‘Data Pre-Conditioning and Seismic Attributes on Legacy Seismic Reflection Profiles: Unveiling Hidden Subsurface Information For Seismotectonic Studies’, by Maurizio Ercoli, Università degli Studi di Perugia

Abstract

Legacy seismic reflection data often represent a unique and valuable source of subsurface information for basic research and seismotectonic studies. Geologists frequently use such data as they are, providing interpretations and geological models that can vary significantly, especially when the quality of the profiles is relatively low due to pervasive random noise.

Modern software and reprocessing techniques can be critical tools for improving data quality and interpretability, significantly enhancing the value of legacy profiles—particularly since modern acquisitions are often constrained by cost and logistical challenges. Preconditioning techniques and seismic attribute extraction are effective tools that require relatively little effort once methodologies and tools, long used in industry, are tested and applied to seismotectonic research.

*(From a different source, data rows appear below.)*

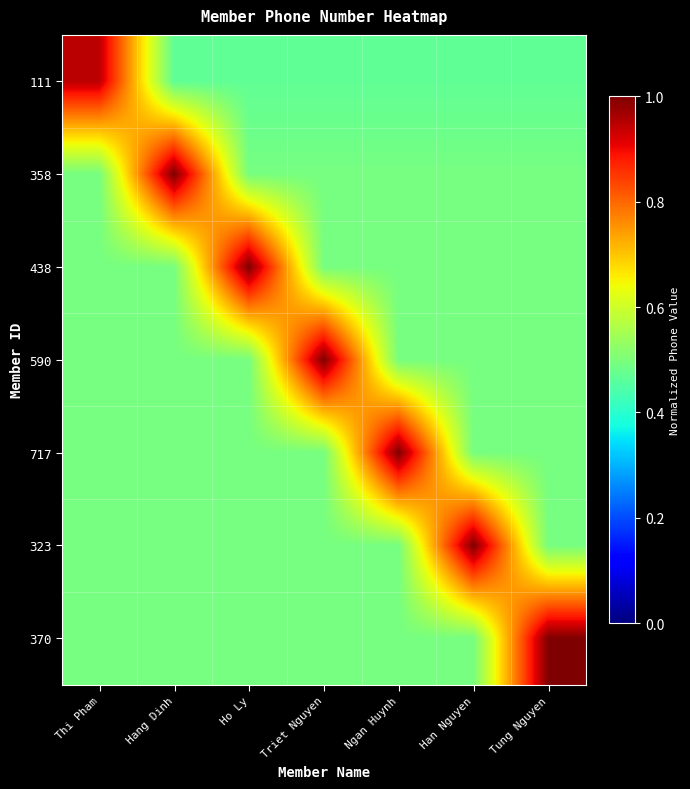

Reading left to right, what are all the values shown in this chart?

111: Thi Pham=0.9	Hang Dinh=0.5	Ho Ly=0.5	Triet Nguyen=0.5	Ngan Huynh=0.5	Han Nguyen=0.5	Tung Nguyen=0.5
358: Thi Pham=0.5	Hang Dinh=1.0	Ho Ly=0.5	Triet Nguyen=0.5	Ngan Huynh=0.5	Han Nguyen=0.5	Tung Nguyen=0.5
438: Thi Pham=0.5	Hang Dinh=0.5	Ho Ly=1.0	Triet Nguyen=0.5	Ngan Huynh=0.5	Han Nguyen=0.5	Tung Nguyen=0.5
590: Thi Pham=0.5	Hang Dinh=0.5	Ho Ly=0.5	Triet Nguyen=1.0	Ngan Huynh=0.5	Han Nguyen=0.5	Tung Nguyen=0.5
717: Thi Pham=0.5	Hang Dinh=0.5	Ho Ly=0.5	Triet Nguyen=0.5	Ngan Huynh=1.0	Han Nguyen=0.5	Tung Nguyen=0.5
323: Thi Pham=0.5	Hang Dinh=0.5	Ho Ly=0.5	Triet Nguyen=0.5	Ngan Huynh=0.5	Han Nguyen=1.0	Tung Nguyen=0.5
370: Thi Pham=0.5	Hang Dinh=0.5	Ho Ly=0.5	Triet Nguyen=0.5	Ngan Huynh=0.5	Han Nguyen=0.5	Tung Nguyen=1.0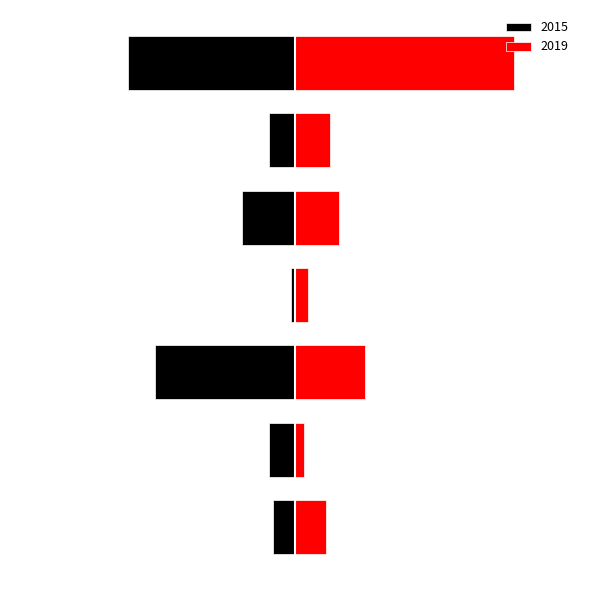

Read the 2019 value at Aggravated Assault.

7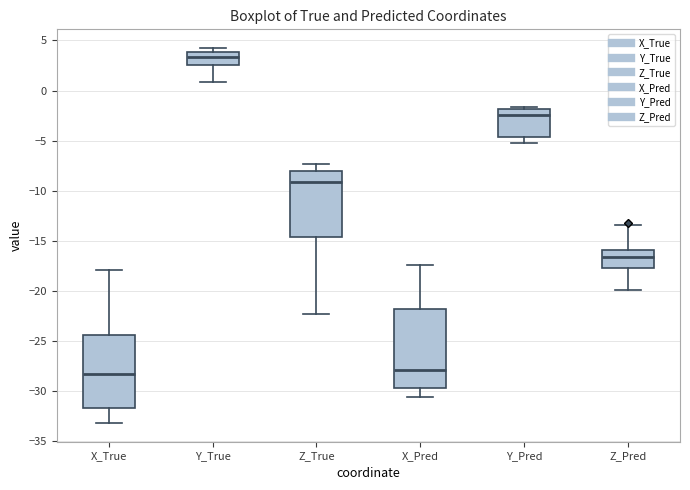

Where does the lower whisker of the box for Z_True end on the y-axis? The values are not printed on the chart, so give them approximately, as read against the axis.

-22.5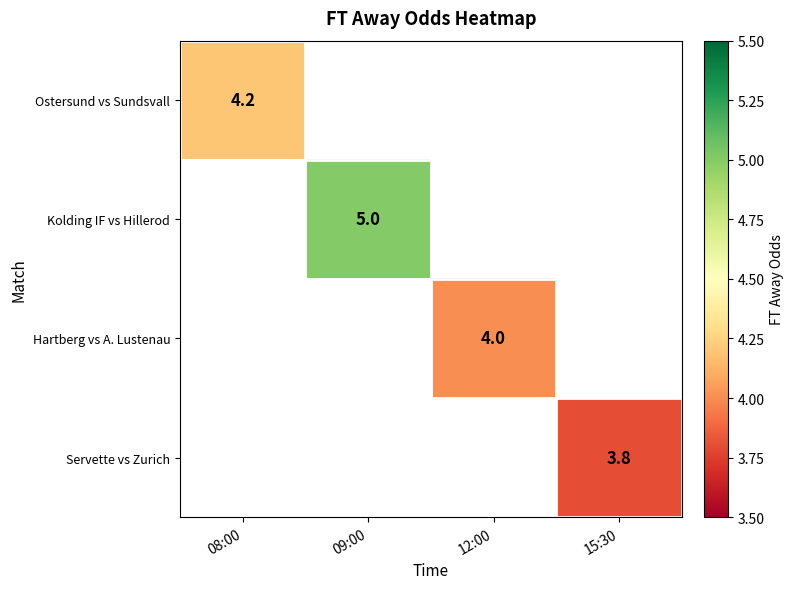

The value of Ostersund vs Sundsvall at 08:00 is 2.1. True or false?

False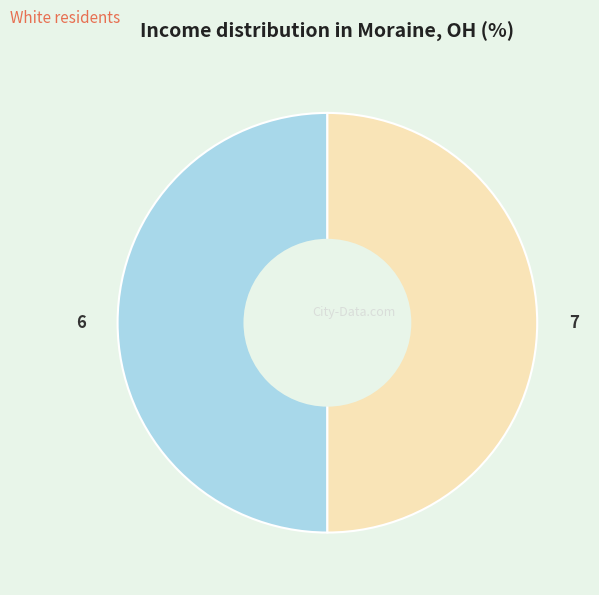

Approximately how many times larger is the value at 6 compared to 7?

1.0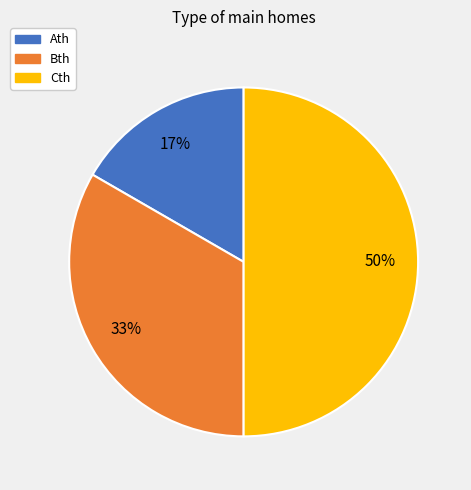

Is the sum of Ath and Cth greater than half?

Yes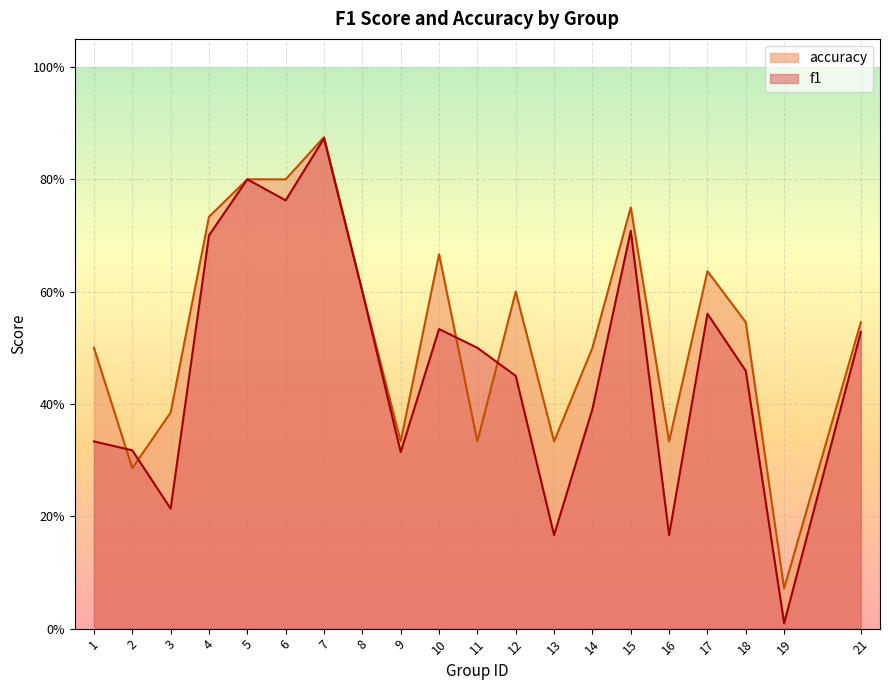

At which category does accuracy reach its first local valley?

2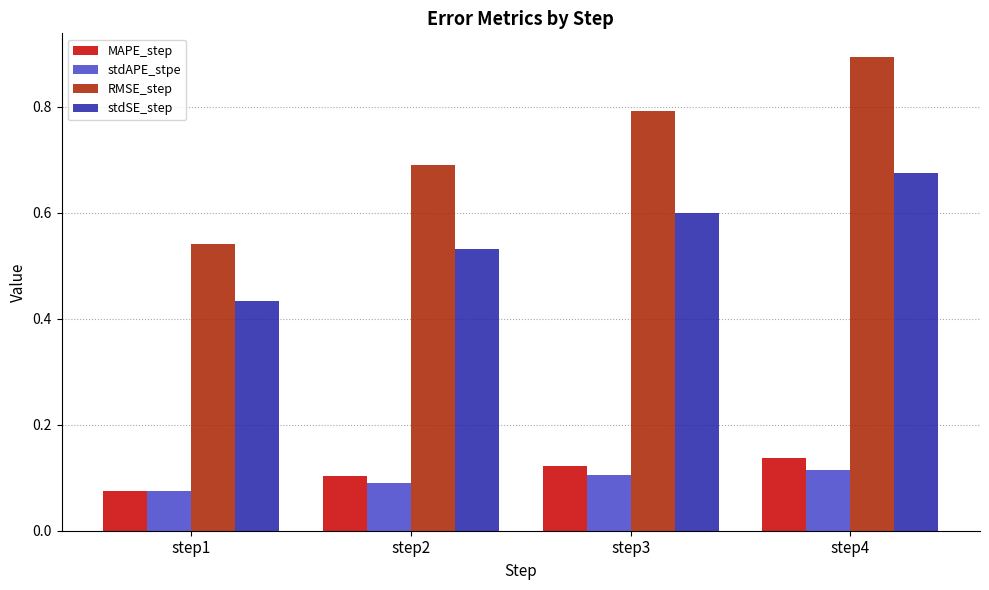

Between step1 and step4, which series saw the biggest shift?

RMSE_step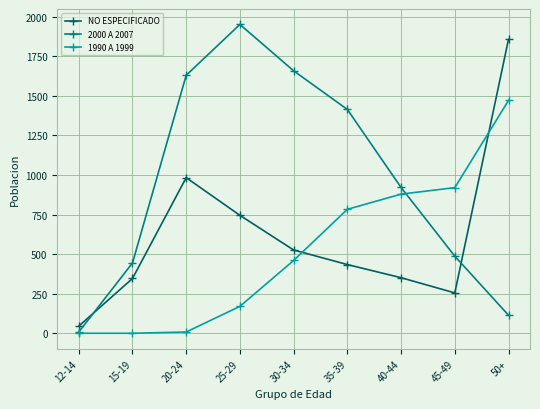

What is the label of the 7th point from the right?

20-24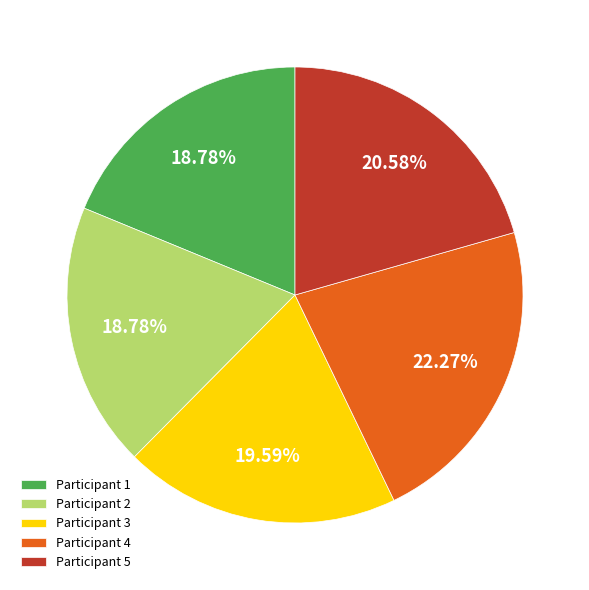

Does Participant 1 represent more than half of the total?

No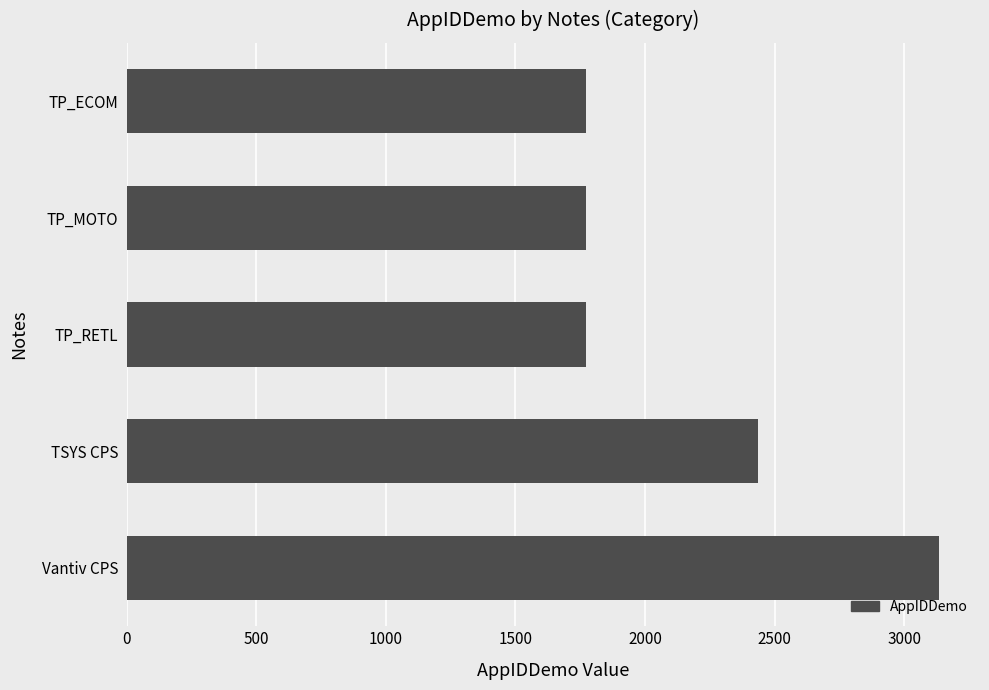

Are the bars horizontal?

Yes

This talk presents a brief review of the main available tools, followed by examples from central Italy. These applications have aided in the identification and characterization of seismogenic faults in areas affected by strong earthquakes over the past several decades. The results demonstrate how these workflows can serve as cutting-edge tools for significantly improving the quality of vintage data, reducing uncertainties in reflector and fault interpretation, unveiling subtle geological patterns, and facilitating their use in seismotectonic studies.

Short Bio

Maurizio Ercoli obtained his Ph.D. in Earth Sciences and Geotechnologies from the Università degli Studi di Perugia, specializing in Applied Geophysics. He is currently a Research Scientist and Lecturer at the Department of Physics and Geology at UniPg, where he supervises two Ph.D. students. His research primarily focuses on the acquisition, analysis, and interpretation of reflection seismic and Ground Penetrating Radar (GPR) data for seismotectonic and neotectonic studies. Additionally, his work encompasses passive seismic techniques (e.g., microtremors) for basin research, as well as high-frequency GPR applications for engineering and cultural heritage conservation.